MAYBE Celtic board member and Conservative peer Iain Livingstone should get his party’s leader on the case. The Scottish champions could be doing with David Cameron cutting them a deal in Europe.
The proposed ‘big five’ carve up of the Champions League could leave the title winners of the, near, 50 nations distinct from Germany, England, Spain, Italy and France scrapping it out for 12 places in the group stages of club football’s most prestigious competition. And that could mean Celtic becoming even more pronounced paupers on the continental stage.
There are two utterances made by every overseas player that signs up for the Glasgow club: they want to play in front of 60,000, and they want to play in the Champions League. These days, there is precious little chance of playing in front of 40,000 punters outside of a European night. With the possibility of playing in the Champions League now under threat the fast diminishing attractions of coming to Scotland’s top team would be further reduced.

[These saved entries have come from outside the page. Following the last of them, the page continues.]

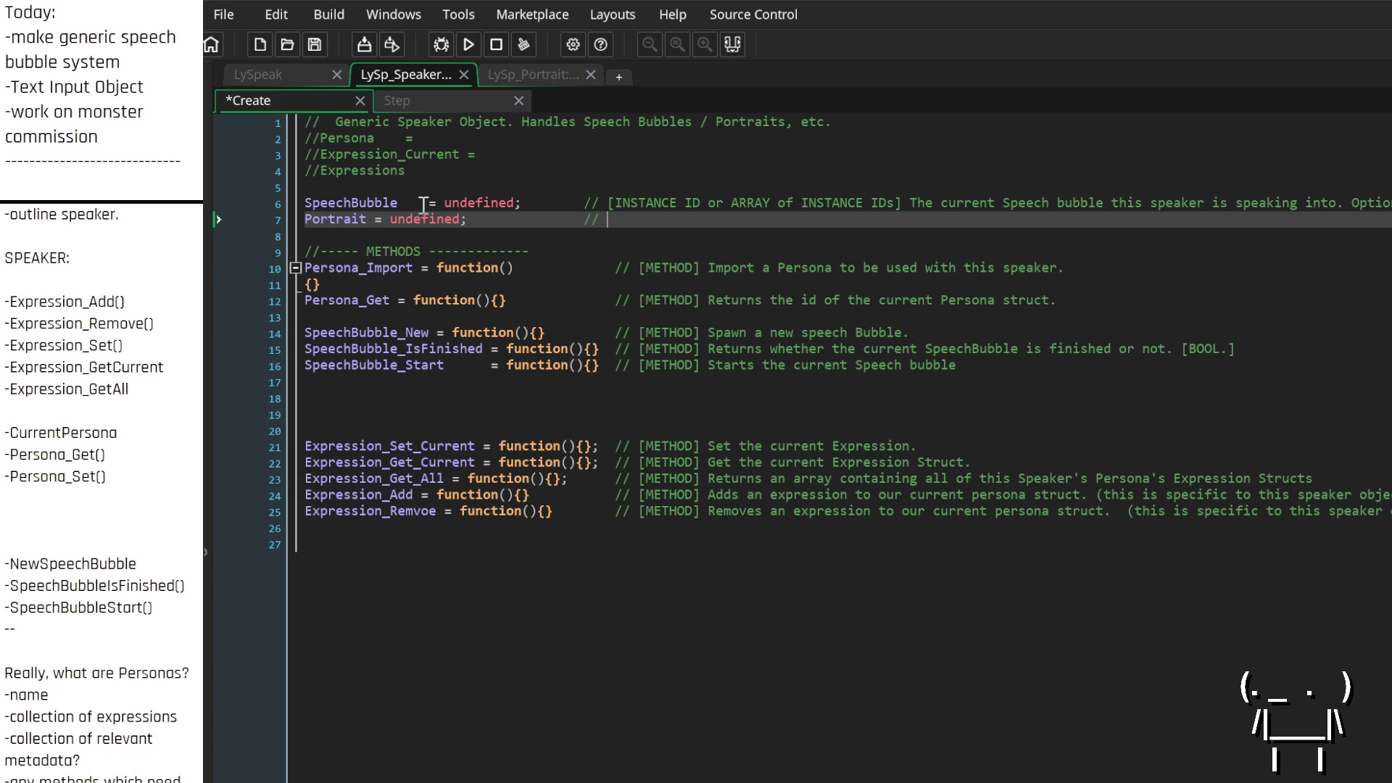
pyautogui.write('[]')
pyautogui.write('Insta')
pyautogui.press('BackSpace')
pyautogui.press('BackSpace')
pyautogui.press('BackSpace')
pyautogui.press('BackSpace')
pyautogui.write('NSTANCE I')
pyautogui.write('D')
pyautogui.press('Down')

Dedryck Boyata, the Belgian international who left Manchester City to come to Celtic, doesn’t pretend otherwise. “For any player, the Champions League is always a plus. If it is taken away from us then it will not be a good thing,” he said. “Of course, we would have to qualify first. I have heard what might happen [about the restructuring of the competition] and I don’t think it would be a good thing for any one of us because the Champions League is what players look towards. Players always want to be able to play in European games. If the Champions League is taken away from Scotland it gives players more reasons to get away from Scotland. But Celtic is a big club, a great club. There are still big things to achieve here. But, of course, the Champions League is a big tournament.”
The reason that Bayern Munich are driving the reforms is to increase the number of prestigious games in the hope of ramping up earnings from television rights. German football fears being being dwarfed by the multi-billion pound deals struck in the English game. The issue is exercising minds in Boyata’s Belgium, one of the many second-tier nations where he accepts players’ dreams of competing at the very highest level would be dashed if the Champions League develops elements of a closed shop.
“A lot of players are looking for these kind of games because they are the most important games and you want to be able to play these kind of games,” he said. “If those games are taken away from you, if you only have certain countries who can play in the tournament, I think there would be a lot of unhappy players.”